Pernyataan Jaksa Agung yang dipersoalkan yakni 'Peristiwa Semanggi I dan Semanggi II yang sudah ada hasil Rapat Paripurna DPR RI yang menyatakan bahwa peristiwa tersebut bukan merupakan pelanggaran HAM berat'.

Sedangkan, kalimat Jaksa Agung sepenuhnya 'Peristiwa Semanggi I dan Semanggi II yang sudah ada hasil Rapat Paripurna DPR RI yang menyatakan bahwa peristiwa tersebut bukan merupakan pelanggaran HAM berat, seharusnya Komnas HAM tidak menindaklanjuti karena tidak ada alasan untuk dibentuknya pengadilan ad hoc berdasarkan rekomendasi DPR RI kepada Presiden untuk menerbitkan keppres pembentukan Pengadilan HAM ad hoc sesuai Pasal 43 Ayat 2 UU Nomor 26 Tahun 2000 tentang Pengadilan HAM'.

"Dalam video rekaman tidak ada penyampaian Jaksa Agung yang menyatakan, 'Seharusnya Komnas HAM tidak menindaklanjuti karena tidak ada alasan untuk dibentuknya pengadilan ad hoc berdasarkan rekomendasi DPR RI kepada Presiden untuk menerbitkan keppres pembentukan Pengadilan HAM ad hoc sesuai Pasal 43 Ayat 2 UU Nomor 26 Tahun 2000 tentang Pengadilan HAM'," kata Ferry kepada wartawan, Kamis, 5 November.

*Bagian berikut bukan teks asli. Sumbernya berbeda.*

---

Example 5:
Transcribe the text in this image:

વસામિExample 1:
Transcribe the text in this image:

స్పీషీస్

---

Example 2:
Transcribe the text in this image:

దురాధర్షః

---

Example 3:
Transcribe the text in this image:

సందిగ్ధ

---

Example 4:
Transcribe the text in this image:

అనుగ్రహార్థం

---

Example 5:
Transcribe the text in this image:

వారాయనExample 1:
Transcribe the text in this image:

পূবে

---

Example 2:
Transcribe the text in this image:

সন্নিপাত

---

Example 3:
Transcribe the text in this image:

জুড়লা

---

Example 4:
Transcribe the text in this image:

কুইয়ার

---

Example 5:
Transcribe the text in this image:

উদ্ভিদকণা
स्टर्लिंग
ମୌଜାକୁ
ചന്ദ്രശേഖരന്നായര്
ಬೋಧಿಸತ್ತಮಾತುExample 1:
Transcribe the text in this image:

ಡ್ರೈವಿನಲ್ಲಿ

Selian itu, Ferry menilai majelis hakim PTUN sudah mengabaikan dan tidak mempertimbangkan bukti rekaman tersebut. Sehingga, Jaksa Agung dianggap tidak melanggar asas kecermatan.

"PTUN Jakarta tidak melakukan penelitian bukti sebagaimana seharusnya sebelum memutuskan perkara. Atas tidak melakukan tindakan pemeriksaan seharusnya, maka kemudian kami melihat hakim PTUN Jakarta dengan persepsinya seakan-akan kalimat itu ada," kata dia.

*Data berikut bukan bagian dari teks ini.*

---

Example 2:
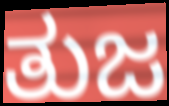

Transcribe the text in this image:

ತುಜ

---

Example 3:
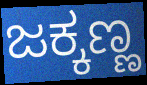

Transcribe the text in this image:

ಜಕ್ಕಣ್ಣ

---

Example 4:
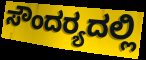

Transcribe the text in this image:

ಸೌಂದರ‍್ಯದಲ್ಲಿ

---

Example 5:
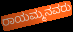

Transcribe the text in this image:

ರಾಯಮ್ಮನವರು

Adapun Pengadilan Tata Usaha Negara (PTUN) Jakarta menyatakan Jaksa Agung ST Burhanuddin kalah dalam gugatan di pengadilan. Jaksa Agung disebut melawan hukum karena menyebut peristiwa Semanggi I dan Semanggi II bukan merupakan perlanggaran HAM berat.

Hal ini tercantum dalam putusan gugatan yang dilayangkan oleh Sumarsih, ibu dari salah satu korban tragedi 1998. Sumarsih sebagai penggugat dan Jaksa Agung sebagai tergugat. Artinya, PTUN Jakarta memenangkan gugatan Sumarsih.

"Mengadili, menyatakan eksepsi-eksepsi yang disampaikan tergugat tidak diterima. Pokok perkara, mengabulkan gugatan para penggugat seluruhnya," kata Ketua Majelis Hakim Andi Muh Ali Rahman, yang dilihat dalam situs resmi Direktori Putusan MA, Rabu, 4 November.

Hakim PTUN menyatakan ucapan Burhanuddin dalam Rapat Kerja antara Komisi III DPR dan Jaksa Agung pada tanggal 16 Januari 2020 yang menyampaikan Peristiwa Semanggi I dan Semanggi II bukan merupakan pelanggaran HAM berat adalah perbuatan melawan hukum oleh badan dan/atau pejabat pemerintahan.

Selain itu, juga mewajibkan Jaksa Agung membuat pernyataan terkait penanganan dugaan pelanggaran HAM berat Semanggi I dan II sesuai keadaan yang sebenarnya. Selain itu hakim juga menghukum tergugat untuk membayar biaya perkara sejumlah Rp 285.000.

Persoalan ini bermula ketika ST Burhanuddin melangsungkan rapat kerja DPR Januari lalu. Dalam rapat itu dia menyebutkan kasus penembakan mahasiswa yang terkenal dengan persitiwa Semanggi I dan II 1998 bukan pelanggaran HAM berat. 

"Peristiwa Semanggi I, Semanggi II, telah ada hasil Rapat Paripurna DPR RI yang menyatakan bahwa peristiwa tersebut bukan merupakan pelanggaran HAM berat," kata Burhanuddin.

Namun Burhanuddin tak menjelaskan lebih lanjut kapan rapat paripurna DPR yang dia maksud digelar. Alasan belum selesainya penanganan HAM berat karena tidak lengkapnya berkas yang disusun oleh penyelidik Komnas HAM.

"Adapun penyebabnya tidak lengkapnya berkas tersebut disebabkan oleh beberapa hal yaitu penyelidik hanya memenuhi sebagian petunjuk hasil penyelidikan tidak cukup bukti hasil penelitian tidak dapat mengidentifikasi secara jelas terduga pelaku pelanggaran," paparnya.